The role of designer fireplace in contemporary home design, from a heat source to the center of the living space
Fire is an element that boasts a very ancient presence in our modern homes. Linked to the concept of habitation since ancient times, the presence of the fireplace has always marked the center of a dwelling and the life in general of the community that lived there.
Deprived of any practical functionality, designer fireplaces bring an ancestral aesthetic touch to our homes, capable of heating and creating a welcoming and familiar atmosphere: and it is immediately home.
The image that we now have of the fireplace goes back to the sixteenth century when the need to put them in every room pushed architects to reduce their size and improve their appearance. It was for this reason that the fireplace began to be adorned with decorations, columns, and architraves, friezes and frames, becoming a true ornamental element capable of showing the economic possibilities and the taste of the owners of the house.
With advancements in technology and the introduction of new and more efficient heating systems, the contemporary fireplace has lost its fundamental function necessary for survival. However, this has at the same time enhanced the aesthetic and social function of the modern fireplace design. Even millennia away from the first bonfire lit by man, nothing can match the sense of intimacy and warmth that a crackling fire gives to the home and interior designers, free from the previously imposed technical limits, have been able to interpret this new need in the most diverse of ways.
Whoever decides to place a designer fireplace in his living area wants, first of all, to endow the environment with a focal center, around which to welcome guests and spend relaxing moments. For this reason, the location of the heating body is the most important aspect of interior design. The interior designer must first carefully study the room in which the modern fireplace design will be placed, not only from the point of view of size and shape but also regarding its use. The role of a catalyst for domestic life, which a fireplace covers, means that it must be placed within a real fabric of social relations, and therefore designed to meet the needs of users. Therefore, it is fundamental to pay attention to the lines that the tenants draw between the areas of the house, making sure that they do not cross the space between the hearth and seating arrangement. This would, in fact, lead to the breaking of the sense of intimacy created by the fireplace, as well as problems of air movement that would risk generating smoke puffs. As regards to the shape and size of the room, larger rooms allow greater freedom as the fireplace can act as a divider between distinct environments. It is also necessary to take into account the countless technical and structural limits due to the presence of load-bearing walls, the thickness of the walls themselves, or the placement of previously built flues.
As for the types of chimneys, the most common structures remain those on the wall or at an angle, as they are more versatile and simple to install. In recent years, however, new and more particular types of modern fireplace designs have begun to spread, capable of reinterpreting the classic concept of the hearth. Among these, we find the central or island chimneys, which reflect the structure of the first hearths built in the center of houses. Thanks to the latest ultralight materials, it is possible to create shapes that were unthinkable until recently, thus integrating the fireplace into the very structure of the environment. Another widespread typology is the bifrontal, or pass-through fireplace, which means that it faces several sides of the same wall. A solution of this type makes it possible to create a connection between two environments, or alternatively act as a separator between several parts of the same room.

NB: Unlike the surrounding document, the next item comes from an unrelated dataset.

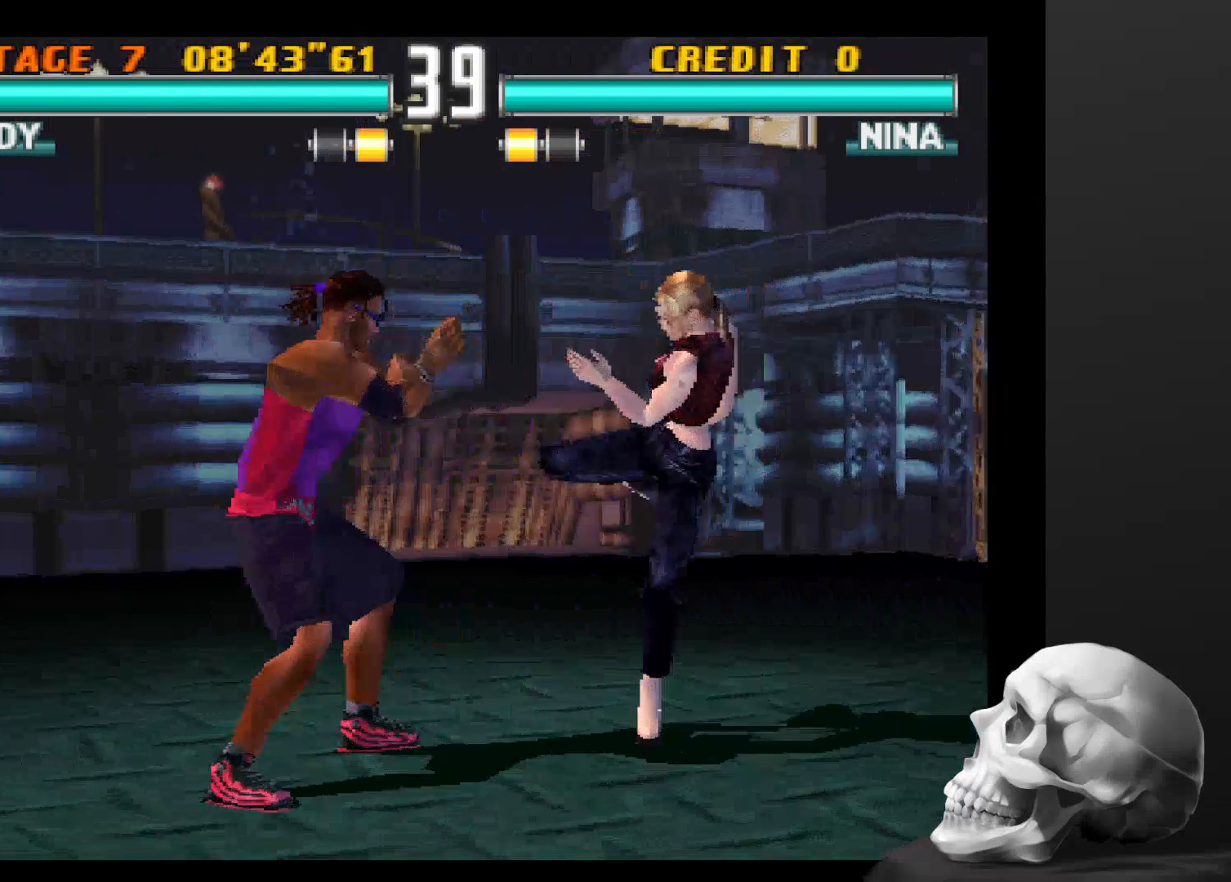
{"dt_ms": 500, "buttons": [], "left_stick": "center", "right_stick": "center", "events": []}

Among the most interesting examples of designer fireplaces is the use of marble, both white and black, to create large surfaces that are integrated into the line of the walls, where the heart is enclosed in frames of simple rectangular shapes and without decorations. With similar purposes in mind, it is also common to use raw cement, a recent industrial style, to create structures with smooth surfaces without frills, or even tiled wood to create a warmer climate, or to combine with a dark plaster. Of more classic but equally elegant taste are the framed fireplaces, which can be in stone (often marble), in tile, or, for a more modern style, in metal. There are also examples that refer to the column and frieze style typical of noble palaces, often reinterpreted with the use of modern materials or mosaic coverings. There are also fireplaces of rustic taste, with the use of roughly cut stones or bricks.
The island and bifrontal structures are those that most lend themselves to modern and unconventional designs, thanks to the use of glass only, for example, in order to create the impression of a free fire inside the room. In Antonio Lupi's chimneys, the concept of the domestic hearth is thus overturned, taking the flame out of the body of the fireplace and removing all the superfluities to focus the attention on the role of fire. Another very interesting example is that of Focus, which proposes a series of fireplaces in which the chimney becomes a central component of the design, where the central body of the hearth is configured as an extension of it through sinuous and natural shapes. The sophisticated modern design of these fireplaces makes them a perfect example of aesthetics that mixes futuristic inspiration and ancient suggestions.
Even the classic wood-burning stove is increasingly used as a design element, both due to its small size and greater freedom in placement, given that it does not require the same structural attention as the fireplace. In this sense, we move from reinterpretations of the traditional cast-iron stove to objects of the most unconventional forms. Also in this case, the flue becomes a complement to the design itself, as it is not possible to hide it in the masonry. The body of the stove is often quadrangular or cylindrical in shape, but there are also examples of breakout designer stoves, such as Jøtul's F105 series, which combines the classic style of Nordic stoves with soft, smooth lines.